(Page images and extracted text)
________________________

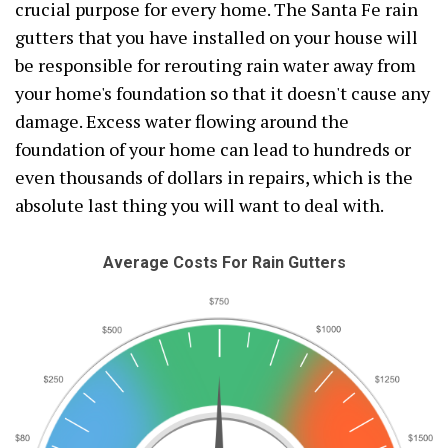
crucial purpose for every home. The Santa Fe rain
gutters that you have installed on your house will
be responsible for rerouting rain water away from
your home's foundation so that it doesn't cause any
damage. Excess water flowing around the
foundation of your home can lead to hundreds or
even thousands of dollars in repairs, which is the
absolute last thing you will want to deal with.
Average Costs For Rain Gutters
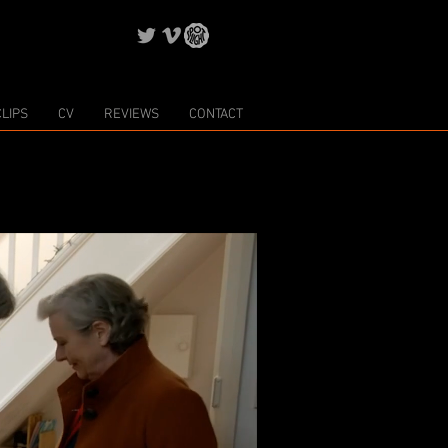
CLIPS
CV
REVIEWS
CONTACT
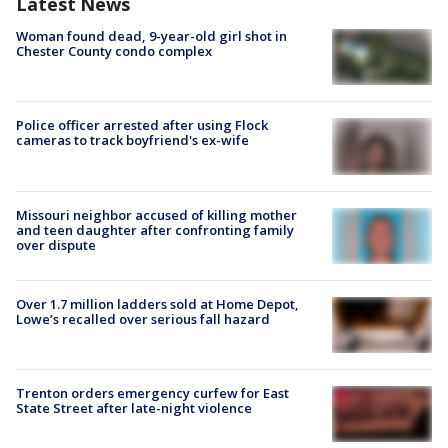
Latest News
Woman found dead, 9-year-old girl shot in
Chester County condo complex
Police officer arrested after using Flock
cameras to track boyfriend's ex-wife
Missouri neighbor accused of killing mother
and teen daughter after confronting family
over dispute
Over 1.7 million ladders sold at Home Depot,
Lowe’s recalled over serious fall hazard
Trenton orders emergency curfew for East
State Street after late-night violence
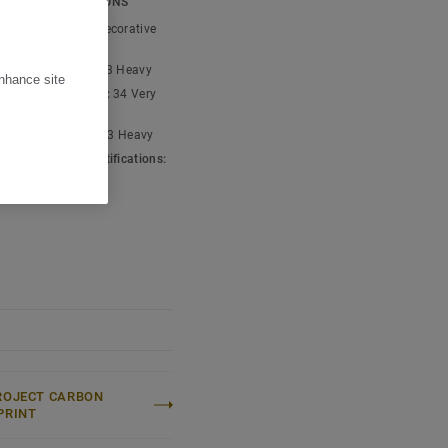
ICAL SPECIFICATIONS
carbon negative,
t type:
Plain and decorative
um
ic classification:
23 Heavy
enhance site
cial classification:
34 Very
ial classification:
43 Heavy
 & environment certifications:
001
ROJECT CARBON
PRINT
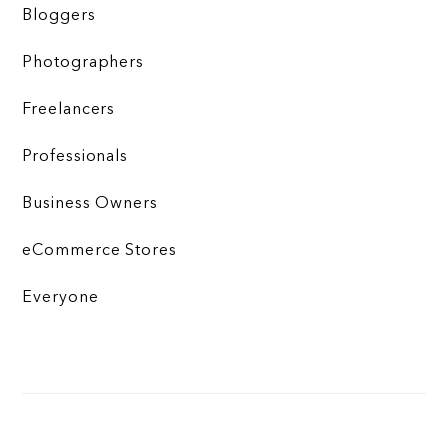
Bloggers
Photographers
Freelancers
Professionals
Business Owners
eCommerce Stores
Everyone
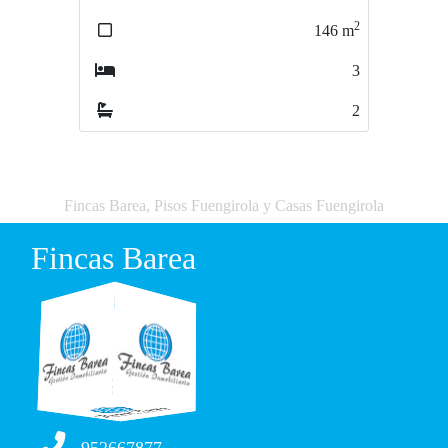
2
2
146
m
107
m
3
3
2
2
Fincas Barea, Pisos Fuengirola y Casas Fuengirola
Fincas Barea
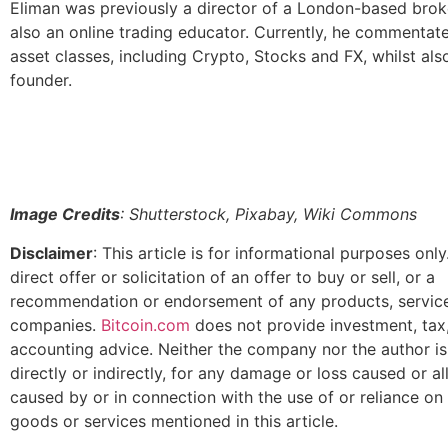
Eliman was previously a director of a London-based brok
also an online trading educator. Currently, he commentat
asset classes, including Crypto, Stocks and FX, whilst als
founder.
Image Credits
: Shutterstock, Pixabay, Wiki Commons
Disclaimer
: This article is for informational purposes only.
direct offer or solicitation of an offer to buy or sell, or a
recommendation or endorsement of any products, service
companies.
Bitcoin.com
does not provide investment, tax, 
accounting advice. Neither the company nor the author is
directly or indirectly, for any damage or loss caused or a
caused by or in connection with the use of or reliance on
goods or services mentioned in this article.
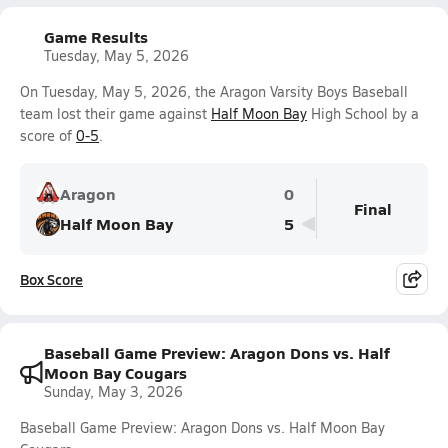
Game Results
Tuesday, May 5, 2026
On Tuesday, May 5, 2026, the Aragon Varsity Boys Baseball
team lost their game against
Half Moon Bay
High School by a
score of
0-5
.
Aragon
0
Final
Half Moon Bay
5
Box Score
Baseball Game Preview: Aragon Dons vs. Half
Moon Bay Cougars
Sunday, May 3, 2026
Baseball Game Preview: Aragon Dons vs. Half Moon Bay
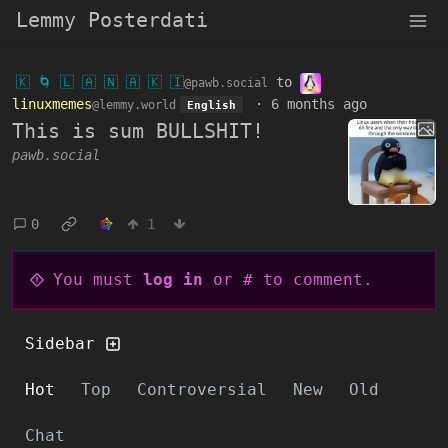
Lemmy Posterdati
🇰 🌀 🇱 🇦 🇳 🇦 🇰 🇮
to
@pawb.social
linuxmemes
·
6 months ago
@lemmy.world
English
This is sum BULLSHIT!
pawb.social
0
1
You must
log in
or # to comment.
Sidebar
Hot
Top
Controversial
New
Old
Chat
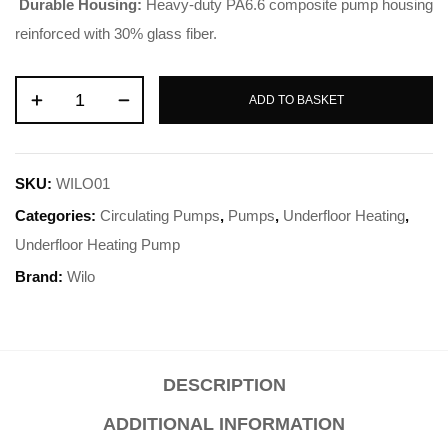
Durable Housing:
Heavy-duty PA6.6 composite pump housing
reinforced with 30% glass fiber
.
ADD TO BASKET
SKU:
WILO01
Categories:
Circulating Pumps
,
Pumps
,
Underfloor Heating
,
Underfloor Heating Pump
Brand:
Wilo
DESCRIPTION
ADDITIONAL INFORMATION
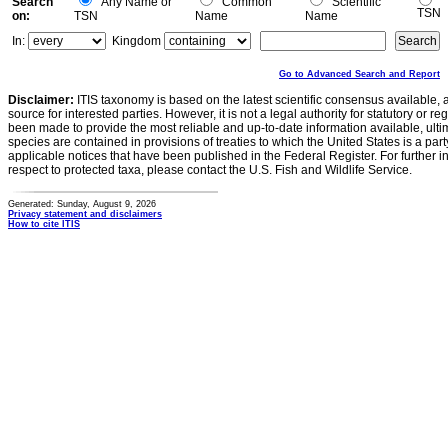
Search
Any Name or
Common
Scientific
TSN
on:
TSN
Name
Name
In:
Kingdom
Go to Advanced Search and Report
Disclaimer:
ITIS taxonomy is based on the latest scientific consensus available, 
source for interested parties. However, it is not a legal authority for statutory or r
been made to provide the most reliable and up-to-date information available, ulti
species are contained in provisions of treaties to which the United States is a party
applicable notices that have been published in the Federal Register. For further i
respect to protected taxa, please contact the U.S. Fish and Wildlife Service.
Generated: Sunday, August 9, 2026
Privacy statement and disclaimers
How to cite ITIS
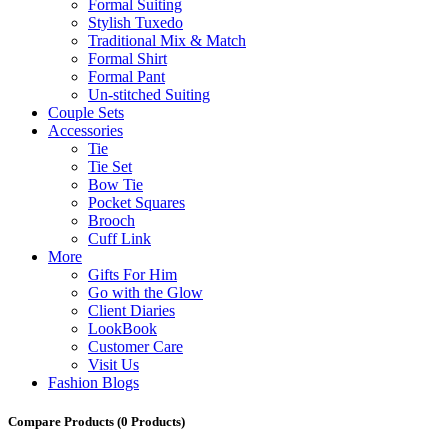
Formal Suiting
Stylish Tuxedo
Traditional Mix & Match
Formal Shirt
Formal Pant
Un-stitched Suiting
Couple Sets
Accessories
Tie
Tie Set
Bow Tie
Pocket Squares
Brooch
Cuff Link
More
Gifts For Him
Go with the Glow
Client Diaries
LookBook
Customer Care
Visit Us
Fashion Blogs
Compare Products
(0 Products)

________________________

* [INSTRUCTION] Rewrite the text of all the entries with "Fincas Barea" substituted by "Barea Estates" and nothing else altered, leaving out the pictures.

* [ANSWER BOX]
crucial purpose for every home. The Santa Fe rain
gutters that you have installed on your house will
be responsible for rerouting rain water away from
your home's foundation so that it doesn't cause any
damage. Excess water flowing around the
foundation of your home can lead to hundreds or
even thousands of dollars in repairs, which is the
absolute last thing you will want to deal with.
Average Costs For Rain Gutters
CLIPS
CV
REVIEWS
CONTACT
Latest News
Woman found dead, 9-year-old girl shot in
Chester County condo complex
Police officer arrested after using Flock
cameras to track boyfriend's ex-wife
Missouri neighbor accused of killing mother
and teen daughter after confronting family
over dispute
Over 1.7 million ladders sold at Home Depot,
Lowe’s recalled over serious fall hazard
Trenton orders emergency curfew for East
State Street after late-night violence
ICAL SPECIFICATIONS
carbon negative,
t type:
Plain and decorative
um
ic classification:
23 Heavy
enhance site
cial classification:
34 Very
ial classification:
43 Heavy
 & environment certifications:
001
ROJECT CARBON
PRINT
Bloggers
Photographers
Freelancers
Professionals
Business Owners
eCommerce Stores
Everyone
2
2
146
m
107
m
3
3
2
2
Barea Estates, Pisos Fuengirola y Casas Fuengirola
Barea Estates
Eliman was previously a director of a London-based brok
also an online trading educator. Currently, he commentat
asset classes, including Crypto, Stocks and FX, whilst als
founder.
Image Credits
: Shutterstock, Pixabay, Wiki Commons
Disclaimer
: This article is for informational purposes only.
direct offer or solicitation of an offer to buy or sell, or a
recommendation or endorsement of any products, service
companies.
Bitcoin.com
does not provide investment, tax, 
accounting advice. Neither the company nor the author is
directly or indirectly, for any damage or loss caused or a
caused by or in connection with the use of or reliance on
goods or services mentioned in this article.
Game Results
Tuesday, May 5, 2026
On Tuesday, May 5, 2026, the Aragon Varsity Boys Baseball
team lost their game against
Half Moon Bay
High School by a
score of
0-5
.
Aragon
0
Final
Half Moon Bay
5
Box Score
Baseball Game Preview: Aragon Dons vs. Half
Moon Bay Cougars
Sunday, May 3, 2026
Baseball Game Preview: Aragon Dons vs. Half Moon Bay
Lemmy Posterdati
🇰 🌀 🇱 🇦 🇳 🇦 🇰 🇮
to
@pawb.social
linuxmemes
·
6 months ago
@lemmy.world
English
This is sum BULLSHIT!
pawb.social
0
1
You must
log in
or # to comment.
Sidebar
Hot
Top
Controversial
New
Old
Chat
Durable Housing:
Heavy-duty PA6.6 composite pump housing
reinforced with 30% glass fiber
.
ADD TO BASKET
SKU:
WILO01
Categories:
Circulating Pumps
,
Pumps
,
Underfloor Heating
,
Underfloor Heating Pump
Brand:
Wilo
DESCRIPTION
ADDITIONAL INFORMATION
Search
Any Name or
Common
Scientific
TSN
on:
TSN
Name
Name
In:
Kingdom
Go to Advanced Search and Report
Disclaimer:
ITIS taxonomy is based on the latest scientific consensus available, 
source for interested parties. However, it is not a legal authority for statutory or r
been made to provide the most reliable and up-to-date information available, ulti
species are contained in provisions of treaties to which the United States is a party
applicable notices that have been published in the Federal Register. For further i
respect to protected taxa, please contact the U.S. Fish and Wildlife Service.
Generated: Sunday, August 9, 2026
Privacy statement and disclaimers
How to cite ITIS
Formal Suiting
Stylish Tuxedo
Traditional Mix & Match
Formal Shirt
Formal Pant
Un-stitched Suiting
Couple Sets
Accessories
Tie
Tie Set
Bow Tie
Pocket Squares
Brooch
Cuff Link
More
Gifts For Him
Go with the Glow
Client Diaries
LookBook
Customer Care
Visit Us
Fashion Blogs
Compare Products
(0 Products)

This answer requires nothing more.